Task brief ::
Reproduce verbatim the part of the data below that opens with the line containing "order: Coraciiformes" and closes with the line containing "genus: Tringa", with both of those lines included.

--- start of Record list ---

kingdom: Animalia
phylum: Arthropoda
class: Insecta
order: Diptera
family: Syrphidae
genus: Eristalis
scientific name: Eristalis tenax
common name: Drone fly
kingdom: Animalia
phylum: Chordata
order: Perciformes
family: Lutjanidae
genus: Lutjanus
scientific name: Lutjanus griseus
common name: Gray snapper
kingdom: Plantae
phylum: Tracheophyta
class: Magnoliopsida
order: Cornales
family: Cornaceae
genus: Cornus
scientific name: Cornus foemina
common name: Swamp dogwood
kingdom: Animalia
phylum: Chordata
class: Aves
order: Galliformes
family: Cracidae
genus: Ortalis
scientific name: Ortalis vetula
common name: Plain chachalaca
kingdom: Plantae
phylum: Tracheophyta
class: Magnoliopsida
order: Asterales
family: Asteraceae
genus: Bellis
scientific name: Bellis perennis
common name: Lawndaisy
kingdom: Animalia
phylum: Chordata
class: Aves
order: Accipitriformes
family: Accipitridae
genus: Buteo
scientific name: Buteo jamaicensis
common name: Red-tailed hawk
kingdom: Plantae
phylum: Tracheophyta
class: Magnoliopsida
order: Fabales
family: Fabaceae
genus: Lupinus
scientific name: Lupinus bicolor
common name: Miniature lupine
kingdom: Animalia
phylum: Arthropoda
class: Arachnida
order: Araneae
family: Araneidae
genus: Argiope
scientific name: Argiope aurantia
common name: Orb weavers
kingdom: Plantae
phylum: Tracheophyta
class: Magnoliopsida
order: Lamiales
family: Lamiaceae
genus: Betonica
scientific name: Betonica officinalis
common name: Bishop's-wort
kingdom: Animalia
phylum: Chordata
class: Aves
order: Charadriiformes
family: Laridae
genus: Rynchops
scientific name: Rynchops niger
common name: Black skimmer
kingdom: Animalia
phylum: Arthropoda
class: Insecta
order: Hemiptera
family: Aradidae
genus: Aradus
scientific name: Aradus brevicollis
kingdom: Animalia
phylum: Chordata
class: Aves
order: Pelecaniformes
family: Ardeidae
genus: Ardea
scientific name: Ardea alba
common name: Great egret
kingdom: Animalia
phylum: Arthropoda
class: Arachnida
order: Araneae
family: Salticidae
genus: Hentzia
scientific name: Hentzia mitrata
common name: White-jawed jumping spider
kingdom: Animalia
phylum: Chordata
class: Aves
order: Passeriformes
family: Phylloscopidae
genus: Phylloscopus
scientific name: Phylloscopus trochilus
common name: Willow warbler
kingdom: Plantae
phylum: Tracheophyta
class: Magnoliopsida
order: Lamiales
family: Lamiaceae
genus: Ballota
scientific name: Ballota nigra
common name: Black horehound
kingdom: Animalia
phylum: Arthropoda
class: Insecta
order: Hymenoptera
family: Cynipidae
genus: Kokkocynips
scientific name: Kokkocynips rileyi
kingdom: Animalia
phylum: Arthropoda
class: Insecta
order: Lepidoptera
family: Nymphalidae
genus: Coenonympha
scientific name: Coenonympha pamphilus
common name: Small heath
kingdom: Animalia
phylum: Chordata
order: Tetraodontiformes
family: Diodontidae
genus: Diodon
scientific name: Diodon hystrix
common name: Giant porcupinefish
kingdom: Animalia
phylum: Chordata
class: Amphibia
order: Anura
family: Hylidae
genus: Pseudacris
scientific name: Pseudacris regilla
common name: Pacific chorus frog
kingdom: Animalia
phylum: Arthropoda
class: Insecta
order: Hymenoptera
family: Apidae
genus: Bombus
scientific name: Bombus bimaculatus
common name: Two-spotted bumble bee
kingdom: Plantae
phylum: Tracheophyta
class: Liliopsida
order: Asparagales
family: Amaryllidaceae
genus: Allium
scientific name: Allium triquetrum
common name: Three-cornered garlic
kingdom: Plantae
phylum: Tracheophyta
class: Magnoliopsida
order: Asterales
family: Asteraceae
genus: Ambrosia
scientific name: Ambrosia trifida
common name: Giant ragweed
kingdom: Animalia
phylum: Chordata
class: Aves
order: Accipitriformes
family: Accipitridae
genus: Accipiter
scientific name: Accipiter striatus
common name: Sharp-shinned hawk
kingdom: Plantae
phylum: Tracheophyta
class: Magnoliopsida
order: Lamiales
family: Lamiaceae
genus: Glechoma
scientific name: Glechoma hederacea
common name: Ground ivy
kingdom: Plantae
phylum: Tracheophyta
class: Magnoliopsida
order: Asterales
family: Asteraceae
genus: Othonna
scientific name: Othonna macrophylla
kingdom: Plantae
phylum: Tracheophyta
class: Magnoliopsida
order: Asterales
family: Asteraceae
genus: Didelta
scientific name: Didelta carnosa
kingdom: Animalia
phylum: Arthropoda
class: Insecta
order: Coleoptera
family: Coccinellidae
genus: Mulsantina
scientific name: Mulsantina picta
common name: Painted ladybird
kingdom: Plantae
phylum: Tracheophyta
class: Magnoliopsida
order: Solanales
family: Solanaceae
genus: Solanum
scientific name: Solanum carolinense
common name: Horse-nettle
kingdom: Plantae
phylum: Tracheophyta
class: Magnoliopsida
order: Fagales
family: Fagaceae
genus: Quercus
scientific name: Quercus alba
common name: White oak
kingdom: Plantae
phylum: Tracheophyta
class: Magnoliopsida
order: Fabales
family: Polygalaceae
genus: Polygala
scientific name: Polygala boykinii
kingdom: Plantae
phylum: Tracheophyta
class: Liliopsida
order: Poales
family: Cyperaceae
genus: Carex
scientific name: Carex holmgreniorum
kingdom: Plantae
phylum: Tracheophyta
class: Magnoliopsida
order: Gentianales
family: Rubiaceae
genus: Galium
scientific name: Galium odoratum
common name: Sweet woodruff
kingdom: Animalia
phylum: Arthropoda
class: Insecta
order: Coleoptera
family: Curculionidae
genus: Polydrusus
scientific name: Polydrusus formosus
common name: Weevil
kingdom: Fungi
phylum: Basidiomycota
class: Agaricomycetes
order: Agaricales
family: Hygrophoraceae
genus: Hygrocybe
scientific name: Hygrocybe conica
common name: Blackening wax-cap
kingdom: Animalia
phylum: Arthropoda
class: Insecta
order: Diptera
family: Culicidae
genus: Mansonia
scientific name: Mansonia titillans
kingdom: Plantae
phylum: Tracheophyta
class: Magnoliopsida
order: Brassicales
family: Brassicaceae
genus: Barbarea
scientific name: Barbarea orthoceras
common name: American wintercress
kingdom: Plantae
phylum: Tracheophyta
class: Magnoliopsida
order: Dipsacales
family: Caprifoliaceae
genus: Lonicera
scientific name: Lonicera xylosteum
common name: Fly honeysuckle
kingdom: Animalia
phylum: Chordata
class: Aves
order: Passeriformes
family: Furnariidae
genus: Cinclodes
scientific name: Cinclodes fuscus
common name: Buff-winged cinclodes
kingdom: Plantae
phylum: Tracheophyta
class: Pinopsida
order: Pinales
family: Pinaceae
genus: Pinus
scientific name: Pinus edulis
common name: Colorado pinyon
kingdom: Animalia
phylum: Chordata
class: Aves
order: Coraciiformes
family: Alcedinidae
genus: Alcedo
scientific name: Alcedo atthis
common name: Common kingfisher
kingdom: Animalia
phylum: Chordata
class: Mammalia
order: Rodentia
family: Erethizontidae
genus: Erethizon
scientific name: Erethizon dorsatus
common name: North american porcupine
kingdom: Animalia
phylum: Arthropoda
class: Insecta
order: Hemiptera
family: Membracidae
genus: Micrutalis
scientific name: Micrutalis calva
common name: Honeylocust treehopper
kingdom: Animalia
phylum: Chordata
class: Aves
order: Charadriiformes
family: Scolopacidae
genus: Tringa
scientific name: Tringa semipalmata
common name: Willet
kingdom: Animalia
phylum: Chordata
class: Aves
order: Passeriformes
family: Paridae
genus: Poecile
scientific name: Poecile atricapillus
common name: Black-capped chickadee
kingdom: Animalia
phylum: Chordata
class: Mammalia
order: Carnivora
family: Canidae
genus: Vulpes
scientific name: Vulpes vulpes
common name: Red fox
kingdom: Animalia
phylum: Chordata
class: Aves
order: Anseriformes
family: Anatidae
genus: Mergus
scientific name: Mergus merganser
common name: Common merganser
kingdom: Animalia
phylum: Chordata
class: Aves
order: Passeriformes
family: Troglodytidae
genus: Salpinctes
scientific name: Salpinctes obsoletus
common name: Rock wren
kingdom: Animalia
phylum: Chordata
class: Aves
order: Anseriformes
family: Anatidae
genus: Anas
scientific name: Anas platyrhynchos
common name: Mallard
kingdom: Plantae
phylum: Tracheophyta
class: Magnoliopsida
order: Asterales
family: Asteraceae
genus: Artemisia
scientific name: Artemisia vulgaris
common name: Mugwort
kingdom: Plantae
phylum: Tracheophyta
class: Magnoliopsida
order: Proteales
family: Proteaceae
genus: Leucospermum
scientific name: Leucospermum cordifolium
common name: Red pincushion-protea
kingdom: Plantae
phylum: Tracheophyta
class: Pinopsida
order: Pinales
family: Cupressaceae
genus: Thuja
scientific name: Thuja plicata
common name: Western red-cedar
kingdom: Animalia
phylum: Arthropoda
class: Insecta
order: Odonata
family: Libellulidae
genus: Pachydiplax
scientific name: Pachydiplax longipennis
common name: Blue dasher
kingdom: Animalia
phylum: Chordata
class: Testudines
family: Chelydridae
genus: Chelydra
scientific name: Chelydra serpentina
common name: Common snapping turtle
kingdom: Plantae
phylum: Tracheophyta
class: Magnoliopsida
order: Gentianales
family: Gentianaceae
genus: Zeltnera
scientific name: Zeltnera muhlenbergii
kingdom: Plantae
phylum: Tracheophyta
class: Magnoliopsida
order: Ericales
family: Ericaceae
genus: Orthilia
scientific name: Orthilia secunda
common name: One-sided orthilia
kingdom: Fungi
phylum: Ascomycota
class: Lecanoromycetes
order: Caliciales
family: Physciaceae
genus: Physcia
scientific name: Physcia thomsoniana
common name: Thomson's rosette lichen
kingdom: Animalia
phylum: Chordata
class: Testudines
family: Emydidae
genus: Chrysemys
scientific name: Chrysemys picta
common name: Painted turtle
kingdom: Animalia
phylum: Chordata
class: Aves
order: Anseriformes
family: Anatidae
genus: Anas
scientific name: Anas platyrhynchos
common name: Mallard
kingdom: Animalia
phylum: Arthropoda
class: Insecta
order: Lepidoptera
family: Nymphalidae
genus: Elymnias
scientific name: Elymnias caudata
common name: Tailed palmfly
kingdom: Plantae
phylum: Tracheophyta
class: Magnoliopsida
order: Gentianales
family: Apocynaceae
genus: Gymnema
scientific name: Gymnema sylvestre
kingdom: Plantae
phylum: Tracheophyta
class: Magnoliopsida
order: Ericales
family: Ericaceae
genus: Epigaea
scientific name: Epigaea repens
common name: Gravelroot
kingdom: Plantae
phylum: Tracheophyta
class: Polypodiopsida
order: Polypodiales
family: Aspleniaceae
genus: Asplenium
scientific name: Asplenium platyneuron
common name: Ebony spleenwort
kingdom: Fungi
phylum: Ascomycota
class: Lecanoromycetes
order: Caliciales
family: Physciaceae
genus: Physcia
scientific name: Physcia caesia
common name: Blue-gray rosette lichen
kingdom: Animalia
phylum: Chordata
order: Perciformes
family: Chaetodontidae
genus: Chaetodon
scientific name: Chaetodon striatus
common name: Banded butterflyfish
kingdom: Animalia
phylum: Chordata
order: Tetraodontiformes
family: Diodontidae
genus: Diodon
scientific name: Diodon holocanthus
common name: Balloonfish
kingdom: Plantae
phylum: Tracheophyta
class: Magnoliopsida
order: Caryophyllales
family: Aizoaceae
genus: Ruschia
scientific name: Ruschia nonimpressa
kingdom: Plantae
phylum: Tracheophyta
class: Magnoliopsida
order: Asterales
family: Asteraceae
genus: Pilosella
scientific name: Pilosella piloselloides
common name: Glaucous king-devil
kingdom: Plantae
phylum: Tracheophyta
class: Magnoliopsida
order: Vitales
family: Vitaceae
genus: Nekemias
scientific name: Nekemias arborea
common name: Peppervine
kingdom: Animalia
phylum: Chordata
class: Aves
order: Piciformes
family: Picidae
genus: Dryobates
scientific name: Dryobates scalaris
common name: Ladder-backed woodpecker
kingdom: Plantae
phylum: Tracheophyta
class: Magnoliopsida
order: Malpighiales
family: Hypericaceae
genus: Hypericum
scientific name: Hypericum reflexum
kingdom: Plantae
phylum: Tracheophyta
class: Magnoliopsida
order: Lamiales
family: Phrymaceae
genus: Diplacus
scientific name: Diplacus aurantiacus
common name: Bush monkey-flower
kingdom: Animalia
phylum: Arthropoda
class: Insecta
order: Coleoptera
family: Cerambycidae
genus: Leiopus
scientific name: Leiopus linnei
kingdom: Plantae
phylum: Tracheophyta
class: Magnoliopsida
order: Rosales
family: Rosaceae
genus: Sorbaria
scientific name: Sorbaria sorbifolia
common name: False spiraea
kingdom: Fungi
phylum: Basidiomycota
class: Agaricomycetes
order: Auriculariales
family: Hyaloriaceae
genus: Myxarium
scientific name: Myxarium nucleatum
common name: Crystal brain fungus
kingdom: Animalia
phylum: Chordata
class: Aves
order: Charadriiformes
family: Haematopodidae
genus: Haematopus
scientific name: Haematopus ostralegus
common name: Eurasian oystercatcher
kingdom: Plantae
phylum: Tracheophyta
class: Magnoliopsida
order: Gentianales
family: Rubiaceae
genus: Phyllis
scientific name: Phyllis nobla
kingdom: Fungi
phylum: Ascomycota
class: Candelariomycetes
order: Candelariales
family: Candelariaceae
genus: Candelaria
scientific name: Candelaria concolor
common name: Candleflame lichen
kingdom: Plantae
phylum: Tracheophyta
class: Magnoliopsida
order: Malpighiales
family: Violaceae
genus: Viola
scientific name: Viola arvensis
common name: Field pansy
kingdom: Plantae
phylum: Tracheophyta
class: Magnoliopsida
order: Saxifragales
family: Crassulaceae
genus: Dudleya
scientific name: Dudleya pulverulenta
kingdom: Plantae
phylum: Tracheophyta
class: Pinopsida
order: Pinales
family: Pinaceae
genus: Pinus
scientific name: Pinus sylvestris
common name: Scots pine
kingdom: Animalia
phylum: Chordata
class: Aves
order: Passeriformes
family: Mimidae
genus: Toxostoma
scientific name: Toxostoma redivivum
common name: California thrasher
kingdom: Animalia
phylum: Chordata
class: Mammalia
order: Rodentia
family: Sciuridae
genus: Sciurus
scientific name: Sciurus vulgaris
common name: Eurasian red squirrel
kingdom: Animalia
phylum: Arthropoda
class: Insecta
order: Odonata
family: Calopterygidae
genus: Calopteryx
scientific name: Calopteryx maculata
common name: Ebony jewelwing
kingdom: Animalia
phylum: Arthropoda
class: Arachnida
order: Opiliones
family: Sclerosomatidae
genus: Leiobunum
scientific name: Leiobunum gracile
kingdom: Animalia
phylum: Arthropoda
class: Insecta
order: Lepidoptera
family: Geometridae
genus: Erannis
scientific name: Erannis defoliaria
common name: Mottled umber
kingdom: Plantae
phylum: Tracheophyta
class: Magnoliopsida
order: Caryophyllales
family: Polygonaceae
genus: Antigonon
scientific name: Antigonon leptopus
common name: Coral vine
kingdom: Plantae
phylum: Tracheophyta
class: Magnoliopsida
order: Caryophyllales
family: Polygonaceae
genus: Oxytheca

--- end of Record list ---

Answer below ::
order: Coraciiformes
family: Alcedinidae
genus: Alcedo
scientific name: Alcedo atthis
common name: Common kingfisher
kingdom: Animalia
phylum: Chordata
class: Mammalia
order: Rodentia
family: Erethizontidae
genus: Erethizon
scientific name: Erethizon dorsatus
common name: North american porcupine
kingdom: Animalia
phylum: Arthropoda
class: Insecta
order: Hemiptera
family: Membracidae
genus: Micrutalis
scientific name: Micrutalis calva
common name: Honeylocust treehopper
kingdom: Animalia
phylum: Chordata
class: Aves
order: Charadriiformes
family: Scolopacidae
genus: Tringa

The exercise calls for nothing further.